# Screen Printing DIY help



## Christenamartens (Sep 20, 2021)

Hey guys! So my husband just built me a wooden screen press. The video that we watched called for palette tape on the palette. I looked on Amazon, there's an 18inx100 yard roll for $60. I don't need nearly that much. 

Is there something I can use instead?


----------



## splathead (Dec 4, 2005)

You don't have to use anything. You can go bare. Only takes a second to clean your pallet after a job. Less time than it takes to put down the tape.


----------



## Christenamartens (Sep 20, 2021)

splathead said:


> You don't have to use anything. You can go bare. Only takes a second to clean your pallet after a job. Less time than it takes to put down the tape.

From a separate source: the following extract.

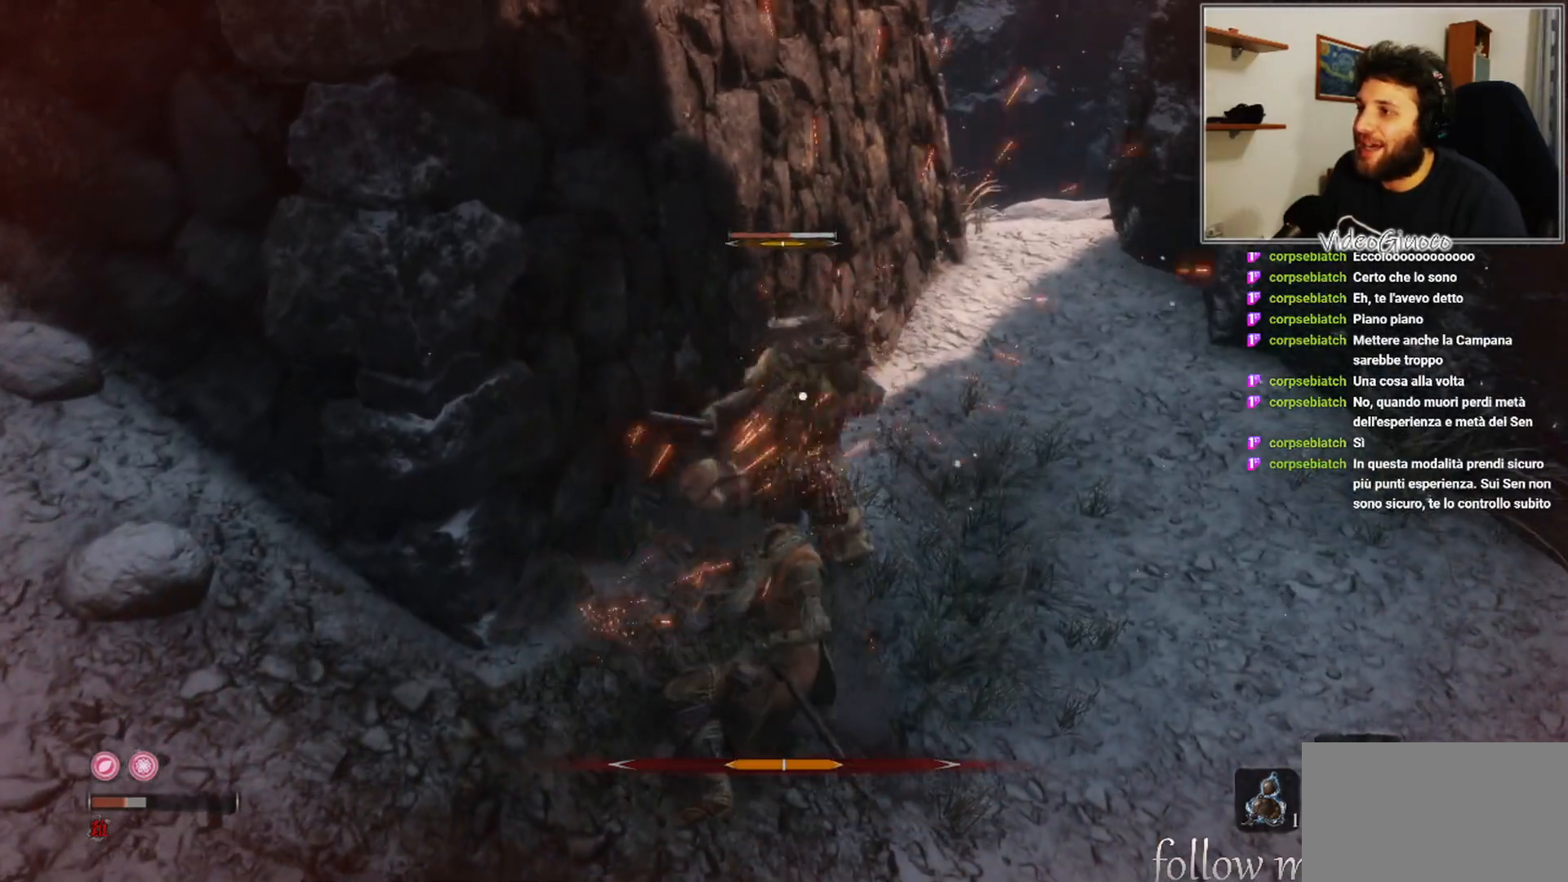
{"buttons": [], "left_stick": "center", "right_stick": "center", "events": [[67, "R1", "down"], [133, "R1", "up"], [233, "R1", "down"], [300, "R1", "up"], [417, "R1", "down"], [467, "R1", "up"]]}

I wonder if they recommended that because the palette is mdf. Would that make any difference? Is the palette tape just to keep the shirts from catching?


----------



## sbremner (Oct 24, 2007)

For busy shops, pallet mask lets you clean up fast, and lay down new mask. For instance, in our shop, we use in on our automatic press, but now on our manual as much. However, your surface looks porous, being particle board, and needs some kind of finish to keep ink and adhesives from sinking in. My first DIY press, about 40 years ago, was plywood, sanded smooth and polyurethaned.


----------



## abetterimage (Sep 8, 2007)

You need something on the pallet to keep the shirt from moving during the print process. Though still needed on one color applications (which is all you can do with your press), it is critical on multi color applications to keep the shirt in place when lifting the screen.
Platen tape is one solution, and you would benefit from it because as sbremner said your platen is porous. Often hand made platens are made from melamine board to give the smooth sealed surface, but you could coat your MDF with something to seal it. Probably not critical what to use since you won't be flash curing a one color design so heat isn't an issue.
You basically have 3 options: 1) Double coated pallet tape - top and bottom adhesive already applied. 2) Single coated pallet tape - you put adhesive on the top after applying it to the pallet. 3) Spray adhesive - applied to a sealed pallet or taped pallet. 4) Pallet glue - also applied to a sealed pallet or taped pallet. This can be sprayed on with a spray gun or spray bottle, or spread with a plastic or cardboard spreader. You can purchase this in quarts or gallons.

Since you want to do stuff on the cheap, paint (KILZ?) or seal your platen and buy a quart of liquid pallet adhesive or a can of adhesive spray (if you don't mind coating everything around your press) and you'll be good.


----------